There is one more way Sarkisian has built a group that had him walking around Jerry World on Thursday with an air of confidence after an under-.500 season. This year, new NCAA rules allow for him and his assistants to have up to two hours per week of skill instruction using a football with the team. That does wonders for a roster with so many players who are just now getting used to some of the rigors of college football.

“Getting them comfortable, getting them more acclimated with this offense and the defense, it was very important we had that summer that we’re doing right now because we’re learning at a very fast pace,” Robinson said.

Sarkisian was just as thankful for the newfound opportunity.

“We can do meetings all day long, but at the end of the day we’re football coaches and they are football players,” Sarkisian said. “None of us really like sitting in a small room on a whiteboard. We like to be on the grass doing what we love to do, and I think players learn better that way in this day and age. I think they like being out there.”

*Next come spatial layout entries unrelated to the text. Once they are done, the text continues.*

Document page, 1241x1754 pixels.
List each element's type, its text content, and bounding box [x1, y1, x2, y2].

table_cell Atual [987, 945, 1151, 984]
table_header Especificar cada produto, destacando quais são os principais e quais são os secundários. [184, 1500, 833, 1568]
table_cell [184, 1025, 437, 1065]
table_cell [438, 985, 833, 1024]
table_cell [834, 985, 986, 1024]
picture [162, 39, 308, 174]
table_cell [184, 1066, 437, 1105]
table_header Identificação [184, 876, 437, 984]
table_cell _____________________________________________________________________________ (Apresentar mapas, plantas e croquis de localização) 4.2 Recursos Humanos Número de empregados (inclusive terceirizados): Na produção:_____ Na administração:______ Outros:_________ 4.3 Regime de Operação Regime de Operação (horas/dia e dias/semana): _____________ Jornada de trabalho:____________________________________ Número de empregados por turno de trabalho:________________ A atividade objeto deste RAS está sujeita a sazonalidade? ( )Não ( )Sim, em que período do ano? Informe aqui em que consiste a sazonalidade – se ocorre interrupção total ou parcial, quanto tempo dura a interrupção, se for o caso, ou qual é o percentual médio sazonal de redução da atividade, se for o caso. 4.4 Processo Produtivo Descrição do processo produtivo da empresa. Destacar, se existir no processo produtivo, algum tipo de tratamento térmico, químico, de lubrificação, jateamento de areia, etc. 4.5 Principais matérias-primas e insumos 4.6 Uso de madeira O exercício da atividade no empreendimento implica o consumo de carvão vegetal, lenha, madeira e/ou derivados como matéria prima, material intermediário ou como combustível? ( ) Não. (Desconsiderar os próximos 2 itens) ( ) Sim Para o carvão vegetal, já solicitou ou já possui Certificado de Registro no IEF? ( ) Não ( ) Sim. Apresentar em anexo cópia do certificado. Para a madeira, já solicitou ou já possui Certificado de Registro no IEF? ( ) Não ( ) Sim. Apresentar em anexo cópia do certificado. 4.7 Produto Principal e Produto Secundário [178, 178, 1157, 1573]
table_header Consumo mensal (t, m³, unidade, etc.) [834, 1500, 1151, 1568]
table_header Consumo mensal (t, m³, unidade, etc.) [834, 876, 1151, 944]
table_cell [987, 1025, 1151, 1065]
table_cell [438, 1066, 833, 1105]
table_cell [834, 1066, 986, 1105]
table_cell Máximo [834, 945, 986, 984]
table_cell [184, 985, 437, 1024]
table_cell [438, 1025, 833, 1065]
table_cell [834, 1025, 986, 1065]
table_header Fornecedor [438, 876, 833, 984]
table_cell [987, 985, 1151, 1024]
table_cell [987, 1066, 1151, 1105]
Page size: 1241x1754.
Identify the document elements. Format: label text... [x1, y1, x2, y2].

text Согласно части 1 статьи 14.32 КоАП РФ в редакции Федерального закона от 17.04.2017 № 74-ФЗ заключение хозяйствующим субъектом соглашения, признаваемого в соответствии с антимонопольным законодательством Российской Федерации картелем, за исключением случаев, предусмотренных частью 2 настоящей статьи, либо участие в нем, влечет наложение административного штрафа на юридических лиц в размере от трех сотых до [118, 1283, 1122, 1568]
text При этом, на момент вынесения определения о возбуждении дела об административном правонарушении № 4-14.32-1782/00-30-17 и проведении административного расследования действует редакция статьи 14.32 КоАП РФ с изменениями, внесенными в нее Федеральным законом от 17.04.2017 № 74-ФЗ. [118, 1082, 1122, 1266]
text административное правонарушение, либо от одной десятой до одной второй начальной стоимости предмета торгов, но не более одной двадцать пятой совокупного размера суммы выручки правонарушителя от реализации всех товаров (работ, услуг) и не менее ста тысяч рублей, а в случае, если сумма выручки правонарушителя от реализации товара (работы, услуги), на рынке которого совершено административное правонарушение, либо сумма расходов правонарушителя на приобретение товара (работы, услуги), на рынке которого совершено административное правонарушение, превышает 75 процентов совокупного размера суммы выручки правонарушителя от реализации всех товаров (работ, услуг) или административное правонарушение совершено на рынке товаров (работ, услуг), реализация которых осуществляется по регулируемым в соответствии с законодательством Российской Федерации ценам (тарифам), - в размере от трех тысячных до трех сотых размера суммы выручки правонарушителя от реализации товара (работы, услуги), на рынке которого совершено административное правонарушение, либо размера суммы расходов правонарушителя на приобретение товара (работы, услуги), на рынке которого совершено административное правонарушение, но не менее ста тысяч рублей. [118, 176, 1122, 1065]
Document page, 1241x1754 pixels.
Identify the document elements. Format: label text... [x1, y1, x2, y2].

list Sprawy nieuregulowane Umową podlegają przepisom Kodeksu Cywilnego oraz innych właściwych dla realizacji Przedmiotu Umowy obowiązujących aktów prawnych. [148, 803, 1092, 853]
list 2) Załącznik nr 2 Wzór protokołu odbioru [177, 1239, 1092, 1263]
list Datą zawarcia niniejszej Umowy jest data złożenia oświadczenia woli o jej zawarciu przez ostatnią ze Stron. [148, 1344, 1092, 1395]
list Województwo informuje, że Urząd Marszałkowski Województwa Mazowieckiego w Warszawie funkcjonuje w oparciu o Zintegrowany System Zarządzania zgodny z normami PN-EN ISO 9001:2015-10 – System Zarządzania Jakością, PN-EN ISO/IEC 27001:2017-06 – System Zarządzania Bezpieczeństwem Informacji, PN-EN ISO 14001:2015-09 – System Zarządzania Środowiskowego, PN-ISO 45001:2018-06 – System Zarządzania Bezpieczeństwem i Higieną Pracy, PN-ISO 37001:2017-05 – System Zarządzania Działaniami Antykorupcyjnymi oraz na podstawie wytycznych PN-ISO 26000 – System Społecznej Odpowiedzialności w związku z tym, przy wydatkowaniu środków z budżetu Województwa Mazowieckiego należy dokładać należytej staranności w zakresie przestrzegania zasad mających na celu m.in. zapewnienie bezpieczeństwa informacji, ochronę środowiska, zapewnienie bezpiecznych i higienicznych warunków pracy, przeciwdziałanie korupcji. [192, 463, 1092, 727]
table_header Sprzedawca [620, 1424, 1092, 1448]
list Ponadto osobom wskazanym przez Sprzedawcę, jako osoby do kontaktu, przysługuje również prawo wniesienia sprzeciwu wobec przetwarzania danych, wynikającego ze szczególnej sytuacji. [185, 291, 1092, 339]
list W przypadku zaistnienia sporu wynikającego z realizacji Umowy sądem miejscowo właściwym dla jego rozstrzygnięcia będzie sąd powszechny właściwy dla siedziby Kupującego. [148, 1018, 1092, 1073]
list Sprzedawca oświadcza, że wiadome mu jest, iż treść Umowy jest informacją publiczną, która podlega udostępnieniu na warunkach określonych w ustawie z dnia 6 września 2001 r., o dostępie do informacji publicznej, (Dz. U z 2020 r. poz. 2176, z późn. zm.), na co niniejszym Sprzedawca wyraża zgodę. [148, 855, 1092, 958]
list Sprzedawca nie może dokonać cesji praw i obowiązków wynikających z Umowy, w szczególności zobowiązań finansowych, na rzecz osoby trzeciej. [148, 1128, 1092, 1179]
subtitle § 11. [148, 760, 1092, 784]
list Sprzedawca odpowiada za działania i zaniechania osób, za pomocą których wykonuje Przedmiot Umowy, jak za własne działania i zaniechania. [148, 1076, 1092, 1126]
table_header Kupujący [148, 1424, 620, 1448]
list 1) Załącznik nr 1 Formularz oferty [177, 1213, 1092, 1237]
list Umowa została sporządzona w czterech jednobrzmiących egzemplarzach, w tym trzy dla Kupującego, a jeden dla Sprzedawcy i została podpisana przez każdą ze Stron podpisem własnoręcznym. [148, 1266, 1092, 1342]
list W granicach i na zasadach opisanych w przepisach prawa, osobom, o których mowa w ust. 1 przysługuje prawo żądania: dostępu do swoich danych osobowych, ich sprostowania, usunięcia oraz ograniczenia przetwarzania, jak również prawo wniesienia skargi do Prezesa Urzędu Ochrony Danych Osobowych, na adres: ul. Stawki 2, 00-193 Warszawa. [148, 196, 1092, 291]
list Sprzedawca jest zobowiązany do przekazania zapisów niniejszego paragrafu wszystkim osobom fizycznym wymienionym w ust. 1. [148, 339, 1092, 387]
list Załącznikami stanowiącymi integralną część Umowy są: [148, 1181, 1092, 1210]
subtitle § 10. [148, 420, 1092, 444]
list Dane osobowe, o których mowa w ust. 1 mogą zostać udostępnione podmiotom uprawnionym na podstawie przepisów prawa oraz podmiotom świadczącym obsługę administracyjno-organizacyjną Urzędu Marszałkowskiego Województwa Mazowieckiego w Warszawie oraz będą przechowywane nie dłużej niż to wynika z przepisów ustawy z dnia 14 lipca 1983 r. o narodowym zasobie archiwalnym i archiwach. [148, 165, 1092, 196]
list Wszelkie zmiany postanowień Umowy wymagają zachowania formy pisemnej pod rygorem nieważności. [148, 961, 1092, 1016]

He continued: “I think there’s something about camaraderie that way that they’re seeing guys getting coached and then improving on something we they know we’ve placed an emphasis on for them. There’s a lot of value to it. I’m glad the rule got changed the way it did, and I think we’ve taken pretty good advantage of it.”

The additional time learning the scheme and spending time with teammates isn’t just beneficial for the newcomers. Even old vets have taken a liking to it.

Consider Ovie Oghoufo, who was one of a handful of transfers into Texas ahead of the 5-7 season. Not only did he have to acclimate himself to a new locker room, he had to acclimate to a new system at the same time.

He enters this year with a grasp of the defense after a year in the program, but he found nothing wrong with the opportunity for additional reps in the summer.

“For us older guys, it helps us understand our scheme a lot better, understanding what my safety is doing and what our interior D-lineman are doing,” Oghoufo said. “It helps us understand why our job in this particular scheme or this particular defense, or even on offense, why that is so important.”

So much of what makes first years at a new program difficult took place in Austin ahead of Sarkisian’s first season. In preparation for Sarkisian’s second season, a confluence of factors have helped the Longhorns charge into training camp with confidence rarely seen from a team coming off a 5-7 season.

New rules help. Many new players help. Fifty-seven freshmen or sophomores are on the Forty Acres to make 5-7 a thing of the past. After splintering at times during the losing season, the Longhorns are charging together hoping to restore the program to winning ways.

“I love the feeling of it because from last year to this year, you can feel a change as a team,” Robinson said.